# Mt Ascutney Hillclimb - Vermont



## HP2Joe (Jun 26, 2012)

AUGUST 25-26, 2012


Spend a weekend in Vermont racing your car or motorcycle up the Ascutney Mountain Auto Road. Time trial your vehicle up 2,300 vertical feet on a twisty 3.7 mile paved surface that has an average grade of 12%, with some areas graded at 19%. *Unlike other hillclimbs at Ascutney, we will be running the extended course to the top of the mountain!* We have reserved the entire Ascutney State Park Campground for this event and welcome competitors, spectators and volunteers to come spend the weekend. Please visit http://climbascutney.com for details on entering, volunteering, and camping. We hope to see you there!


----------



## HP2Joe (Jun 26, 2012)

*Sign up now!*

Ok folks - the time is here!
We need all competitors to visit http://climbascutney.com/ and complete your entries!!!
Momentum for Climb Ascutney is building steam quickly, but we have arrived at the "Go/No-go" decision point. If you're planning on coming to compete, PLEASE get your entries in asap.
If you're on the fence or have any questions, call or email Joe Warner. We'll help you sort things out and get you on the hill!

Joe: [email protected]
(603) 964-2877 X-132

Climb Ascutney is run in a format that lends itself to qualified novice racers.
Since there is no wheel-to-wheel action and it can be as much or as little as you want to make it.
You’re racing against the clock, so we urge people to race well within their comfort level and establish a baseline time during practice on Saturday.
Then over the course of the event, gradually trim time off each run until you get your “good one” on Sunday.


----------



## HP2Joe (Jun 26, 2012)

*Videos*

Here are a few (of many) videos that do a great job of capturing the spirit of hillclimbing.


----------



## HP2Joe (Jun 26, 2012)

*Got Quattro?*

Just a heads up to anyone on the fence about signing up... 

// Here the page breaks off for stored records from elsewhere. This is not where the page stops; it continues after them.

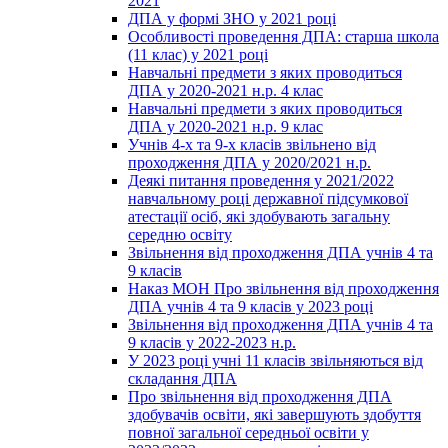
2021
ДПА у формі ЗНО у 2021 році
Особливості проведення ДПА: старша школа
(11 клас) у 2021 році
Навчальні предмети з яких проводиться
ДПА у 2020-2021 н.р. 4 клас
Навчальні предмети з яких проводиться
ДПА у 2020-2021 н.р. 9 клас
Учнів 4-х та 9-х класів звільнено від
проходження ДПА у 2020/2021 н.р.
Деякі питання проведення у 2021/2022
навчальному році державної підсумкової
атестації осіб, які здобувають загальну
середню освіту
Звільнення від проходження ДПА учнів 4 та
9 класів
Наказ МОН Про звільнення від проходження
ДПА учнів 4 та 9 класів у 2023 році
Звільнення від проходження ДПА учнів 4 та
9 класів у 2022-2023 н.р.
У 2023 році учні 11 класів звільняються від
складання ДПА
Про звільнення від проходження ДПА
здобувачів освіти, які завершують здобуття
повної загальної середньої освіти у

This event will be run Rally style using Lina Score and standard Rally control signs along the course. 
As a result, there are classes designed to include rally cars (see link) 

http://www.maxbmwmotorsport.com/stor...TS_CLASSES.pdf 

Consider it a single "Special Stage" run over and over again - Saturday = practice, Sunday = fastest time wins. 

Could be a great event for anyone looking test new equipment, shake out a recent repair, or just squeeze in another event for their rally car or bike this season. 
Example: Getting ready for Black River Stages? Climb Ascutney is fully paved, but timing.scoring, seed factors and course controls will be very close to the Atlantic Rally/RallyMoto Championship standard. A great chance to dial in your equipment and become familiar with rally controls!


----------